Er geigte die erste Weise, welche der Russe gesungen, der nun gefallen war und vielleicht unter den Toten in dem verwühlten und unanständigen Raum zwischen den Gräben lag. Es war Alles still bei den Leuten, Alle hörten schweigend zu, und auch bei den Russen drüben war tiefes Schweigen; nur die Grillen waren lauter wie vorher. Und wie die erste Weise verklungen war, setzte er den Bogen an zu der zweiten Weise; schweigend hörten Alle ihm zu, der fortgeigte, indessen die Dunkelheit sich sammelte in der Ebene. So geigte er eine Stunde lang, alle Weisen, welche der tote russische Soldat gesungen.

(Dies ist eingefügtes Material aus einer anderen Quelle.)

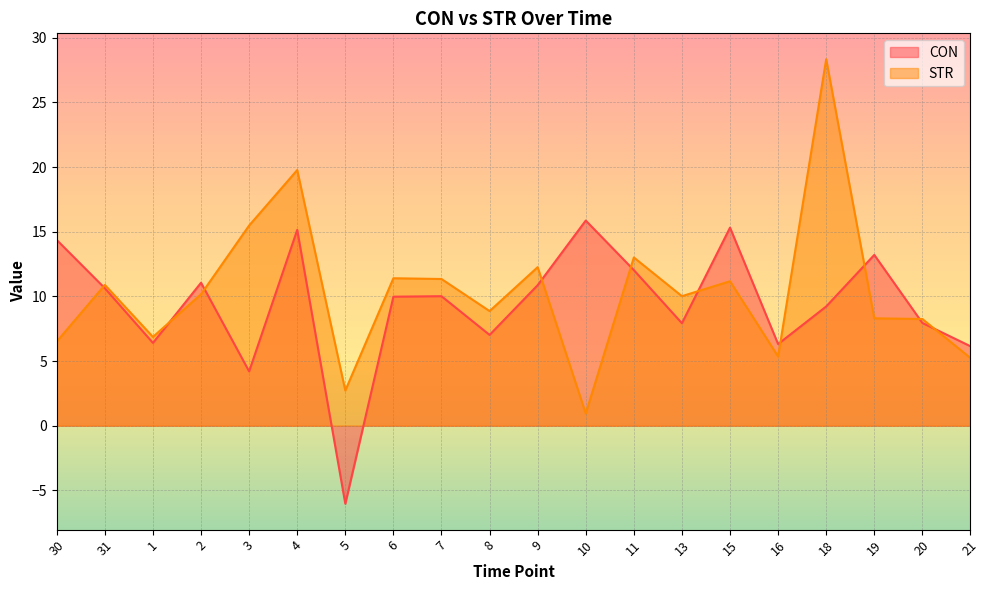

True or false: STR has a value of 8.3 at 20.

True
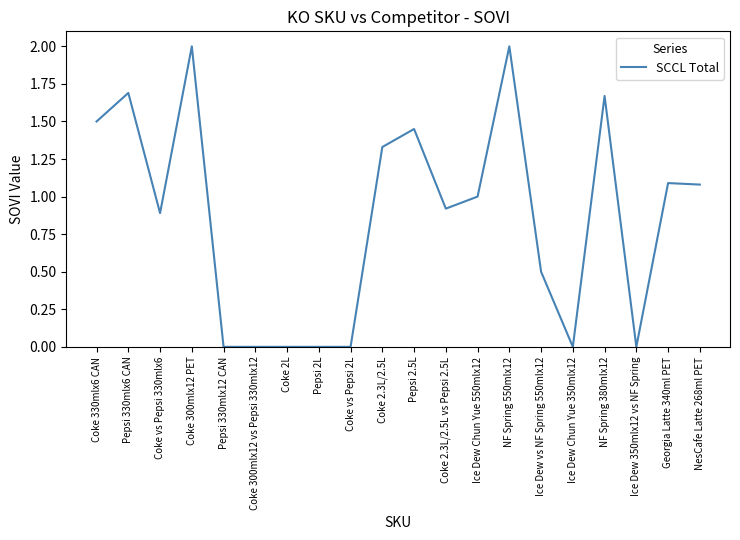

What is the ratio of the value at Pepsi 2.5L to the value at NF Spring 380mlx12?

0.9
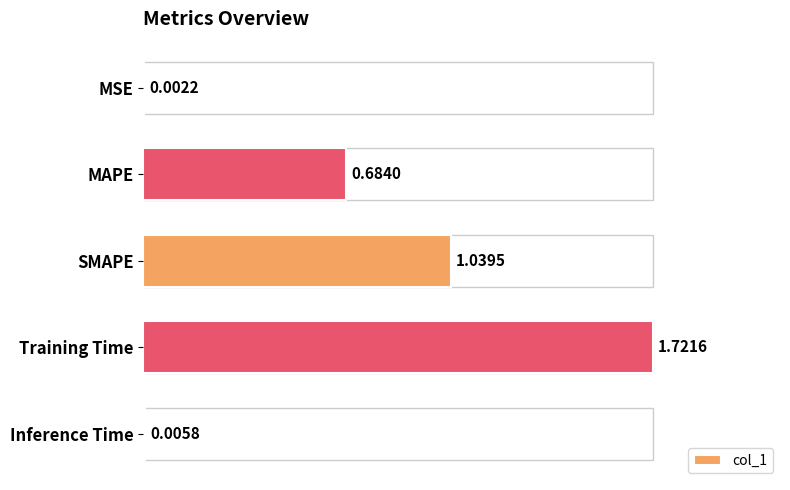

Which has a higher value, Training Time or Inference Time?

Training Time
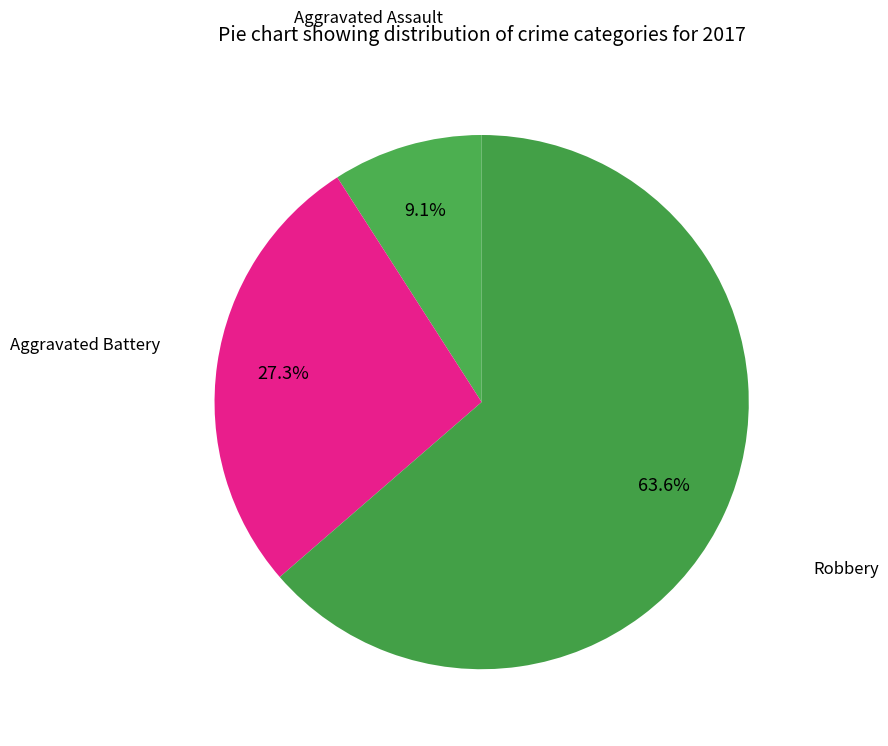

How many slices are in this pie chart?

3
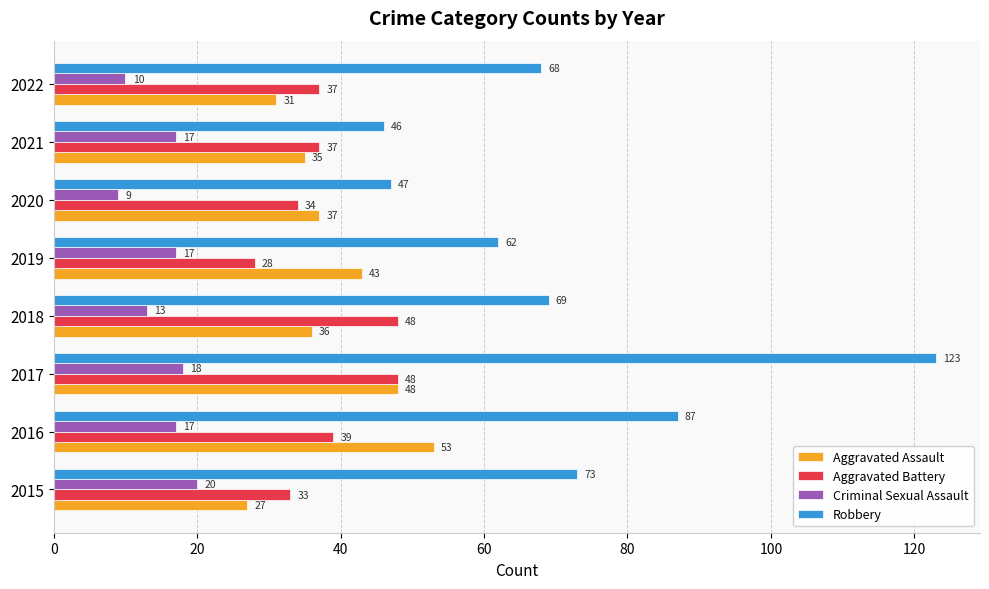

What is the difference between the maximum and minimum values in the Aggravated Battery series?

20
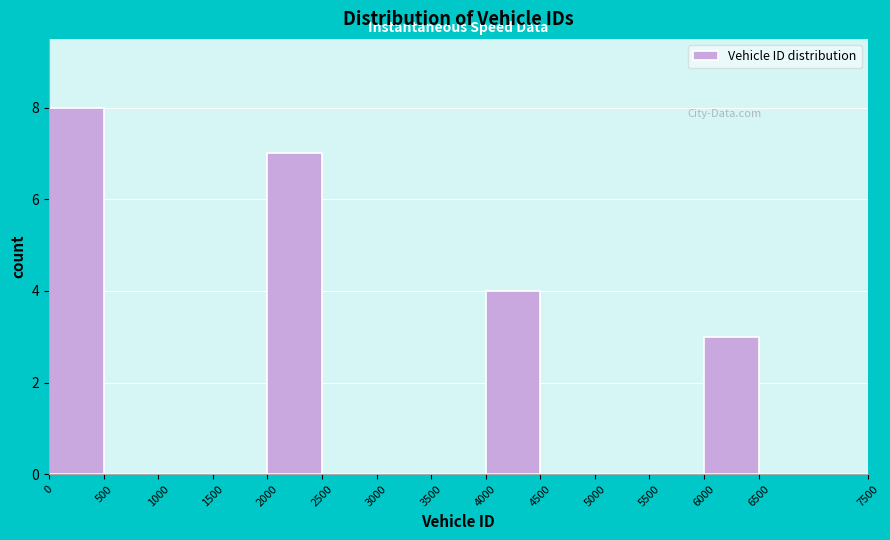

How tall is the bar that spans 0 to 500 on the x-axis? The values are not printed on the chart, so give them approximately, as read against the axis.

8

Wie er geendet, war eine große Pause, in der man nur die Grillen hörte. Da standen bei den Russen die Soldaten auf ihrem Wall; sie hatten ihre Gewehre fortgeworfen und hielten die Hände hoch; so kamen sie zu den Deutschen herüber und ließen sich gefangennehmen; sie weinten alle, die Deutschen gaben ihnen Brot, und sie aßen; und während sie still auf der Erde kauerten und aßen, legte der Leutnant seine Geige wieder an die Wange und geigte, und diesmal sangen die Deutschen mit; es war das Lied »Ich hatt' einen Kameraden«. Alle waren aufgestanden und auch die Russen standen auf, und indem sie das Lied nicht verstehen konnten, entblößten sie ihr Haupt und falteten die Hände; sie hatten sich in der Nacht geschlagen als mutige Männer; aber als nun die Verse »Gloria Viktoria« kamen, wurden sie ängstlich. Da lachten die Deutschen, und als die Russen sie lachen sahen, da lachten sie mit.